Starting at the line that contains "right front paw: (148, 606)", please transcribe every line through the end of the entries, exactly and with no pictures.

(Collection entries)

※

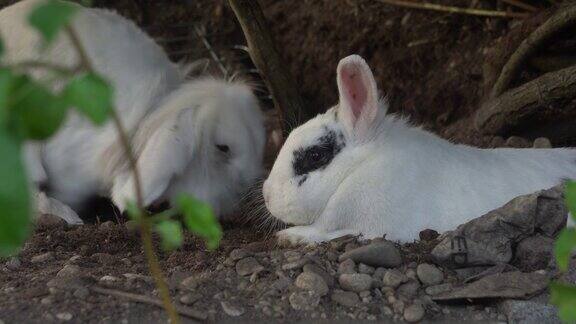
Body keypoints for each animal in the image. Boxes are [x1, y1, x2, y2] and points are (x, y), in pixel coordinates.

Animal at [262, 55, 576, 246]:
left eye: (316, 155)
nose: (266, 194)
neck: (363, 166)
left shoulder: (379, 227)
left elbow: (326, 231)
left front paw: (290, 236)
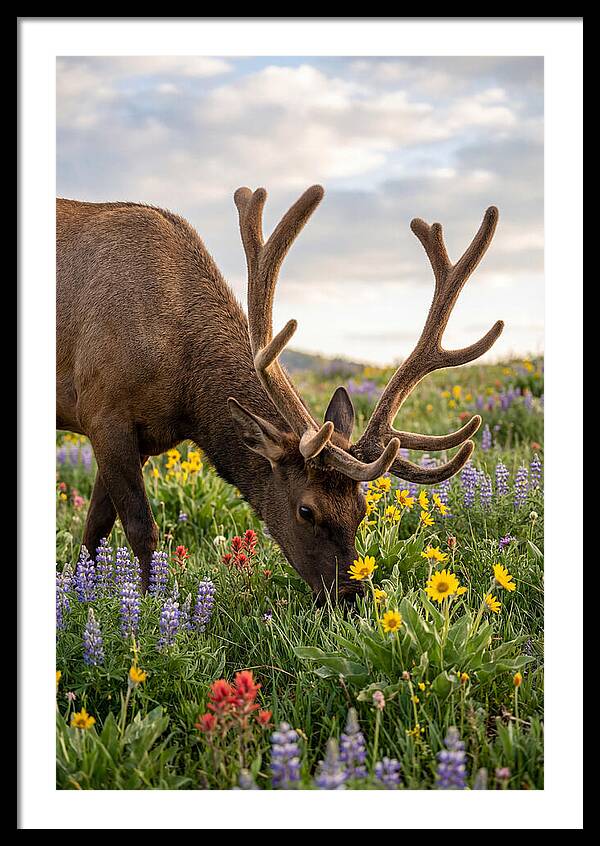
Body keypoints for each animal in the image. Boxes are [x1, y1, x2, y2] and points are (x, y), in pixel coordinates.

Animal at [56, 184, 503, 600]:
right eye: (306, 510)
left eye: (362, 509)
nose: (351, 596)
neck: (185, 392)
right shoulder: (103, 411)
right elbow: (139, 528)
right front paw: (148, 606)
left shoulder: (144, 437)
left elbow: (94, 529)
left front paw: (84, 592)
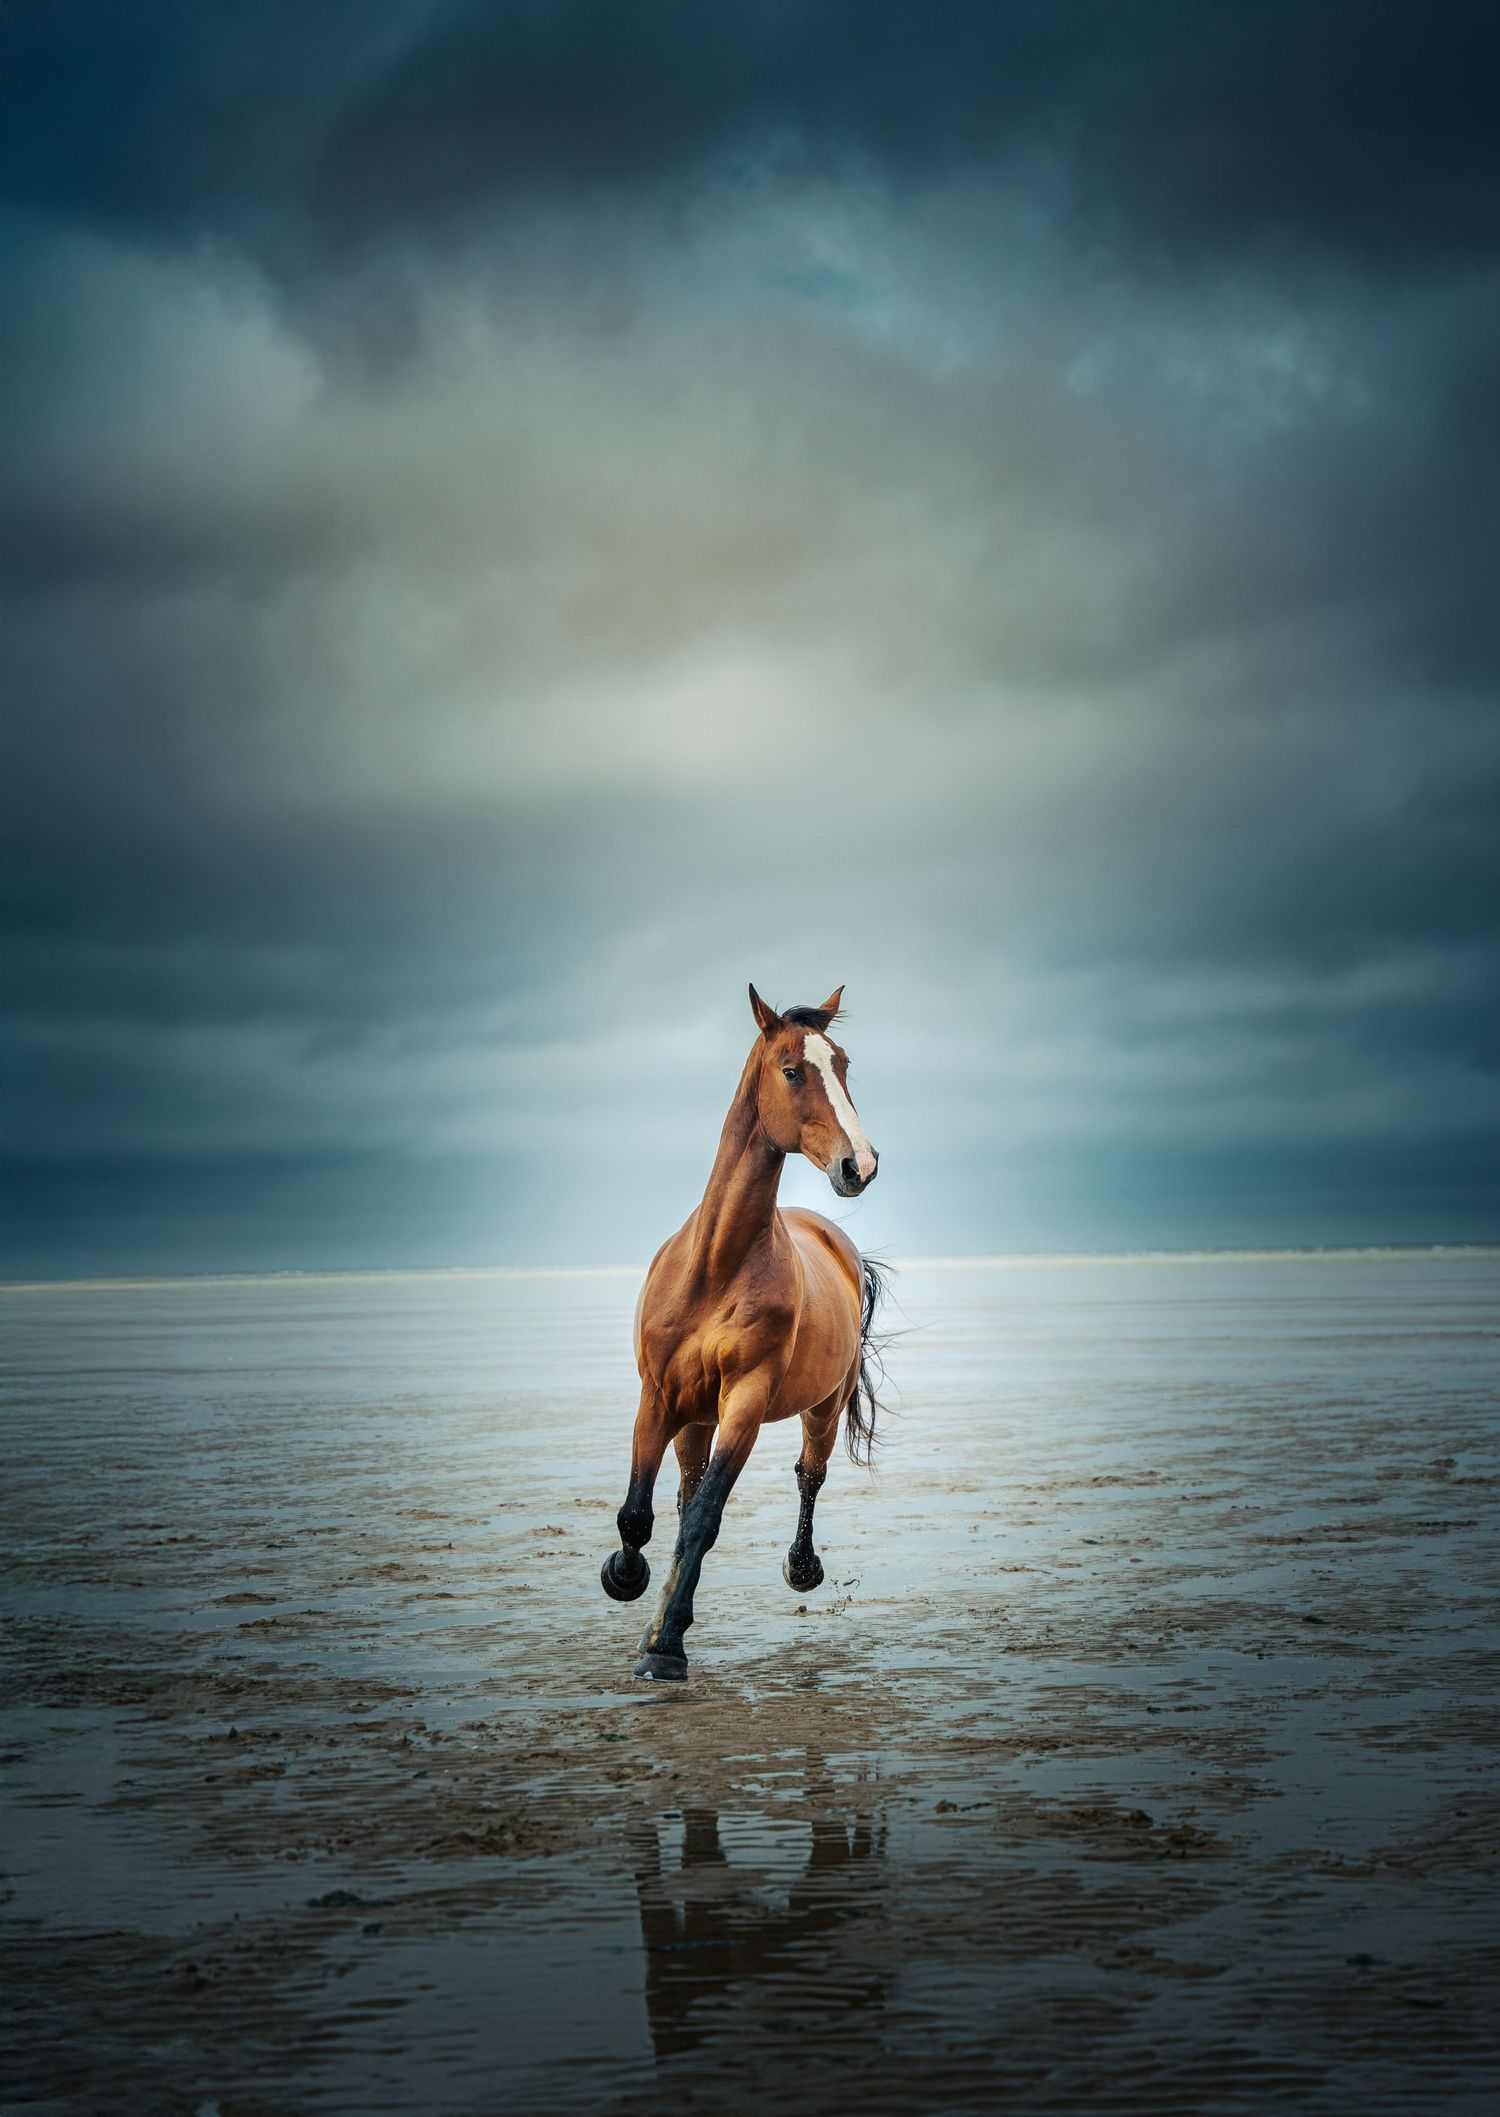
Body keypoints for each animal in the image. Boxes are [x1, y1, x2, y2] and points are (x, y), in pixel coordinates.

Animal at [600, 982, 885, 1681]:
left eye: (842, 1066)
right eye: (792, 1070)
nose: (859, 1166)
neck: (716, 1266)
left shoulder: (746, 1403)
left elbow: (705, 1518)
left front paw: (665, 1647)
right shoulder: (659, 1397)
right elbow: (640, 1514)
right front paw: (625, 1578)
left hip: (822, 1405)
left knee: (809, 1475)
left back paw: (802, 1568)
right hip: (694, 1417)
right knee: (679, 1496)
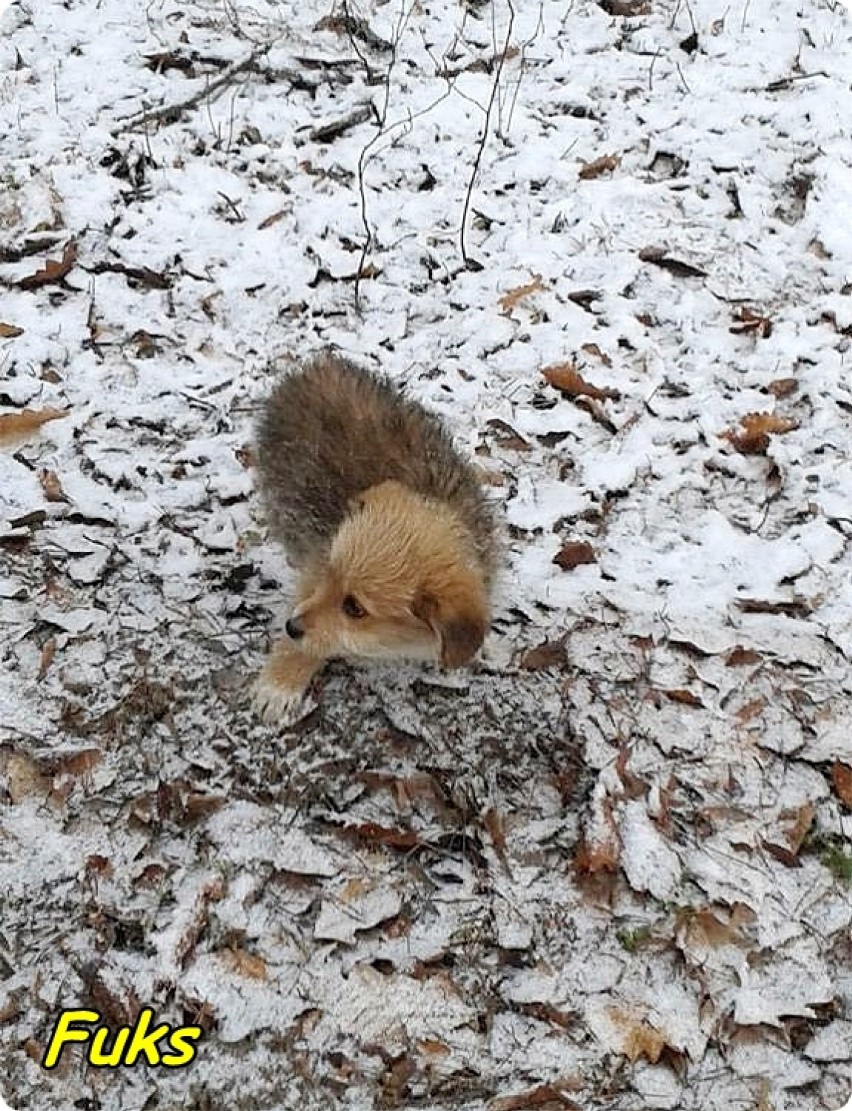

※

__Answer box__
right front paw: (148, 606)
left shoulder: (144, 437)
left elbow: (94, 529)
left front paw: (84, 592)
Body keypoints for each animal in the image. Boxes are [x1, y1, x2, y2] and points are (x, y), in pixel coordinates.

Animal at [600, 982, 885, 1681]:
left eye: (842, 1066)
right eye: (792, 1070)
nose: (859, 1166)
neck: (716, 1266)
left shoulder: (746, 1403)
left elbow: (705, 1518)
left front paw: (665, 1647)
right shoulder: (659, 1397)
right elbow: (640, 1514)
right front paw: (625, 1578)
left hip: (822, 1405)
left knee: (809, 1475)
left back paw: (802, 1568)
right hip: (694, 1417)
right knee: (679, 1496)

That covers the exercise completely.